Standard & Poor’s (S&P) Global Ratings on Friday revised its outlook on Nigeria to “positive” from “stable” backing the country’s ongoing economic reforms.
The New York-based financial information and analytics company, also affirmed the country’s rating at “B-/B”.
“The monetary, economic, and fiscal reforms being implemented by Nigerian authorities will yield positive benefits over the medium term,” S&P said in a statement.
In May, Moody’s upgraded Nigeria’s rating by one notch to “B3” from “Caa1”, citing notable improvements in the country’s external and fiscal positions, while Fitch last month kept its “B” rating and “stable” outlook.
In 2023, President Bola Tinubu launched Nigeria’s boldest reforms in decades, scrapping the costly petrol subsidy and removing currency trading restrictions to spur growth and attract foreign investment, Reuters reported.
Analysts said if sustained, these reforms could support long-term economic expansion, though implementation hurdles and global oil price volatility still pose risks.
To bridge fiscal gaps, Nigeria has turned to debt markets. Last week, the country raised $2.35 billion through a Eurobond issuance to help finance its 2025 budget deficit, while continuing to borrow domestically.
Meanwhile, analysts have raised fresh concerns over the credibility of Nigeria’s budget process, warning that the fiscal system is drifting into dysfunction as delayed capital spending, missing implementation reports, and repeated extension of the Appropriation Acts continue to erode transparency and distort the national budget cycle.
A notable achievement of the administration of late President Muhammadu Buhari, was the restoration and maintenance of a predictable January-to-December federal budget cycle, which the present administration has not been able to maintain. There have also been reported delays in capital spending.
BudgIT’s co-founder, Mr. Seun Onigbinde, in an interview on a national television, stated that the federal government has lost cohesion in the budget preparation and implementation chain, creating overlapping fiscal cycles that no longer align with national planning or economic priorities.
Onigbinde, highlighted opacity around project execution.
“We do not even understand the number of projects being implemented currently by the government. We had the 2023 budget and the 2023 supplementary budget extended to 2024. Then after a while, we saw that the 2024 budget was also extended a little bit more.
“Now we also heard that the 2025 budget capital component, the implementation just kicked off in October. The President signed the budget earlier in the year and we’re now starting capital budget implementation in October. It shows that there is a cross-disconnect.”
He added that despite the continuous extension of the 2023 and 2024 fiscal cycles into 2025, major reporting obligations remain unfulfilled. “We don’t even have any budget implementation report of the 2025 budget, and we are in the third quarter.”
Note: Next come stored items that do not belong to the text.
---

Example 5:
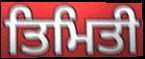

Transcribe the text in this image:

ਤਿਮਿਤੀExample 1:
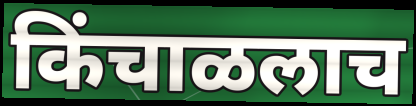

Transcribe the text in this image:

किंचाळलाच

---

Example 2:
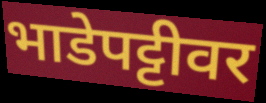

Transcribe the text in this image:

भाडेपट्टीवर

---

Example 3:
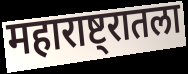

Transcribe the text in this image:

महाराष्ट्रातला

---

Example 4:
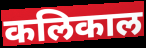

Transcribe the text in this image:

कलिकाल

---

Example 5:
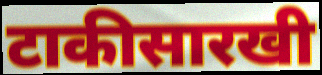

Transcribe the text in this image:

टाकीसारखी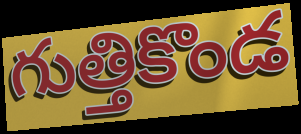
గుత్తికొండ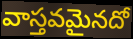
వాస్తవమైనదోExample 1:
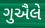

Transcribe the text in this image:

ગુઐલે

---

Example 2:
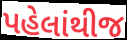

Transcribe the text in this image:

પહેલાંથીજ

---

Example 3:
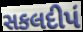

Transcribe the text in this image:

સકલદીપં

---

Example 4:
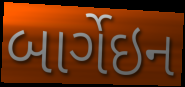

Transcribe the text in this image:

બાર્ગેઇન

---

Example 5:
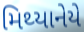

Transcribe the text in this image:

મિથ્યાનેયે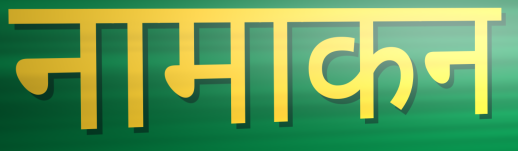
नामाकन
According to him, the absence of these mandatory reports weakens the accountability chain for capital projects and leaves the public unable to track government priorities.
“You do not even understand which project is being implemented and how significant that project is to national development creates a huge level of distortion,” he added.
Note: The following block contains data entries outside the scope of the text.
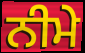
ਨੀਮੇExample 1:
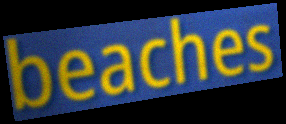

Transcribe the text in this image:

beaches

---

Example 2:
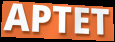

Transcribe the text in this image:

APTET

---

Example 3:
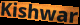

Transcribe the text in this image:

Kishwar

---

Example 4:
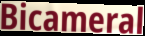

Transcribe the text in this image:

Bicameral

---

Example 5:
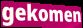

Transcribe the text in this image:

gekomenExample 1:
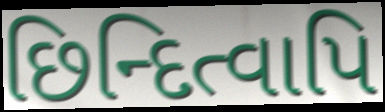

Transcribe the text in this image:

છિન્દિત્વાપિ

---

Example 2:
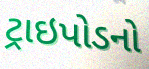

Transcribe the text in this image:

ટ્રાઇપોડનો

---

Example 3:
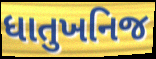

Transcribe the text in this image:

ધાતુખનિજ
With remnants of previous fiscal cycles still running concurrently, he questioned the logic of commencing another appropriation year.
“There seems to be a disconnect between the Budget Office, the Ministry of Budget and National Planning, and the Ministry of Finance,” he said.
Chief Executive Officer of CFG Advisory, Mr. Tilewa Adebajo, weighed in on the fiscal challenges.
He said: “The 2025 budget still needs to be fully closed out, and the challenge has been that revenue inflows have not been commensurate with planned expenditures.”
“The government is only now attempting to align its spending with actual revenue and finance the deficit to close out the 2025 budget. “It is crucial that this process is completed promptly and efficiently, so that future budgets can be more realistic and implementable, rather than continuing a cycle where expenditure consistently exceeds available resources.”
Also speaking, Head of Financial Institutions Ratings at Agusto & Co., Mr. Ayokunle Olubunmi, stressed the urgent need to restore order to the fiscal calendar.
He said: “We must revert to the January to December budget cycle, such that before the 31st of December every year, the budget has been passed,” he said. “The practice of having more than one budget running concurrently seems to distort things and create a lot of confusion.”